On MCU targets, firmware, OTA, authorization, and application persistence (KV, LittleFS, or vendor FS) share external flash (typically NOR). TKL exposes erase/write/read through tkl_flash_*. Flash size and partition boundaries are board- and product-specific: they come from Kconfig, partition tables, and the board BSP, not from a single global constant in application code.

Audience: Developers configuring storage, OTA, or KV, and BSP authors adapting a new flash size.

Prerequisites

Requirements

  • Raw tkl_flash_* offsets must respect the partition plan for your board; wrong ranges brick OTA or corrupt KV.

TKL flash API (reference layer)

Read/write/erase and metadata are documented under TKL flash:

  • tkl_flash_read / tkl_flash_write / tkl_flash_erase
  • tkl_flash_get_one_type_info — query layout for a TUYA_FLASH_TYPE_E entry into TUYA_FLASH_BASE_INFO_T

Use these from drivers and low-level migration; application key–value persistence is usually easier through TAL KV (LittleFS under the hood on typical ports).

Reserved flash and ENABLE_FLASH

When porting a new board, you must reserve a dedicated flash region for TuyaOpen (authorization, pairing data, filesystem). See Porting platform:

  • ENABLE_FLASH — must be enabled; pick an unused range that does not overlap the main firmware image and respects erase granularity.
  • ENABLE_FILE_SYSTEM — if disabled, TuyaOpen may use internal LittleFS whose base/size are supplied by tkl_flash.c in the adaptation.

Flash size changes (different parts / BOM)

  1. Hardware: New SPI NOR density (for example 4 MB → 8 MB) — update schematics, pin strapping if any, and datasheet limits.
  2. Software: Partition table and Kconfig defaults in the board tree under TuyaOpen/boards/<platform>/<board>/ (and any CSV or IDF-style layout your port uses).
  3. Adapter: Implement or extend tkl_flash_get_one_type_info so reported base + size match the new layout; re-run tos.py config choice / menu if preset configs embed sizes.
  4. Validation: OTA slot sizes, KV partition, and factory data must still fit; run OTA and KV tests on a dev unit.

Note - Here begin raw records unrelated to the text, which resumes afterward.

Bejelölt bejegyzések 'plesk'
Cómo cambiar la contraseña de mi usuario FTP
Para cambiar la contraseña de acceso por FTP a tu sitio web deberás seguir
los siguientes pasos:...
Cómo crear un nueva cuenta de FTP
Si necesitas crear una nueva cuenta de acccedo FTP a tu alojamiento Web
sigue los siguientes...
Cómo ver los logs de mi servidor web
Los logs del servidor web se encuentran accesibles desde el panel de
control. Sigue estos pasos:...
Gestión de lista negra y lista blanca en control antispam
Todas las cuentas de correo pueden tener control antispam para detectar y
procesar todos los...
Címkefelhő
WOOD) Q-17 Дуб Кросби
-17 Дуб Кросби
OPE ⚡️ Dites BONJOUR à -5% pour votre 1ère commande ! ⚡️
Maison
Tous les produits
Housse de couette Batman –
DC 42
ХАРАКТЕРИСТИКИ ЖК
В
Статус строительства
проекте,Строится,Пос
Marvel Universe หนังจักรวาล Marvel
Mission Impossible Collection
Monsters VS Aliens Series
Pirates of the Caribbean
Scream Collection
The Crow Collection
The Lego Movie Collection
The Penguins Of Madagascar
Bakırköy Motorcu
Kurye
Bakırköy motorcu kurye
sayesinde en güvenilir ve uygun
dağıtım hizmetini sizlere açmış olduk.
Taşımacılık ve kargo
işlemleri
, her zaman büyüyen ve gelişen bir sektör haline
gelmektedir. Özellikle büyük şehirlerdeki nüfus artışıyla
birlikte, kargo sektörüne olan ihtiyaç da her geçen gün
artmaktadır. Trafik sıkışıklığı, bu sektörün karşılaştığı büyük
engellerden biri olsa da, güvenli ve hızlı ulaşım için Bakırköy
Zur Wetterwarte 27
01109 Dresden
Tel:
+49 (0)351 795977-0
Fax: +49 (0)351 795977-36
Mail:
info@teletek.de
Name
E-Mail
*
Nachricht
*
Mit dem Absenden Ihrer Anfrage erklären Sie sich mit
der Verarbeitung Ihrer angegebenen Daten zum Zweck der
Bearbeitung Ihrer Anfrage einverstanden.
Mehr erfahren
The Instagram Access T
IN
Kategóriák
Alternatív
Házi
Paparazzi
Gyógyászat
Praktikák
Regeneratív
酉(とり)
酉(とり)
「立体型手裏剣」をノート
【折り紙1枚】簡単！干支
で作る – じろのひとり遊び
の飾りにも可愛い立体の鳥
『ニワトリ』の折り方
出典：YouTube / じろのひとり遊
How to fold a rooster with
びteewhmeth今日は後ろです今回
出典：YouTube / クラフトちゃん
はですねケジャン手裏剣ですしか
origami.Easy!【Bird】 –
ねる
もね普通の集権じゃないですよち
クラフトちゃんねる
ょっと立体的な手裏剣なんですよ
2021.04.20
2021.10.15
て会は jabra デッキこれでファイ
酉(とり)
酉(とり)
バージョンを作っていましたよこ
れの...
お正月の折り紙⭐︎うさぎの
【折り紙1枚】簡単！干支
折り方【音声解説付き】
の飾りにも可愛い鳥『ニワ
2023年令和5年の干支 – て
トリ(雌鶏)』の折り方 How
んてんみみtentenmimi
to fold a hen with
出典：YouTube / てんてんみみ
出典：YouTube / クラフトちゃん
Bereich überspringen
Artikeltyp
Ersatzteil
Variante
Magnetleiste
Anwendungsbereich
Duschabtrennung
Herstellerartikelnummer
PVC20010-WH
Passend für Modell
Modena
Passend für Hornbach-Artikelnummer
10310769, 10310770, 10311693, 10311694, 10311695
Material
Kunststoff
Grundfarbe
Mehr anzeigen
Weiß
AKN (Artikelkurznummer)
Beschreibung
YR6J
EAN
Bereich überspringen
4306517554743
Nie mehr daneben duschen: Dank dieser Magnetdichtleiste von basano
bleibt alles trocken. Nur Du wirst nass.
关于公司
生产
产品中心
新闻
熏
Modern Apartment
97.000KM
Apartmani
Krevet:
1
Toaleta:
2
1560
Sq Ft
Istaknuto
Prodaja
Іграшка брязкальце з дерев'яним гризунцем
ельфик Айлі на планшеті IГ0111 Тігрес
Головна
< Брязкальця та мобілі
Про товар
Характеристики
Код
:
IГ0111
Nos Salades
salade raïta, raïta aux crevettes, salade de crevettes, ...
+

Do not hard-code absolute end-of-flash addresses in application code; derive from TKL info or high-level TAL APIs.

OTA and tkl_ota

Firmware upgrade flows use the TKL OTA surface (tkl_ota in the sidebar). OTA images must fit the OTA partition defined for that product. See TKL OTA and your platform’s OTA documentation.

Linux and block storage

On Linux targets, “flash” at the TKL level may be implemented as:

  • A file on a mounted filesystem (eMMC, SD, NVMe), or
  • A mtd block device mapped to the same read/write/erase contract.

Application code should still go through TAL/TKL when sharing code with MCU builds; POSIX file I/O is valid only where the board guide documents it. DDR holds the running image and heap; eMMC is not accessed through tkl_flash_write byte-by-byte without an adapter that defines the mapping.

Expected outcome

You know which API layer (TKL raw flash vs TAL KV), which Kconfig / partition artifacts to change when flash size changes, and when to read layout from tkl_flash_get_one_type_info instead of magic numbers.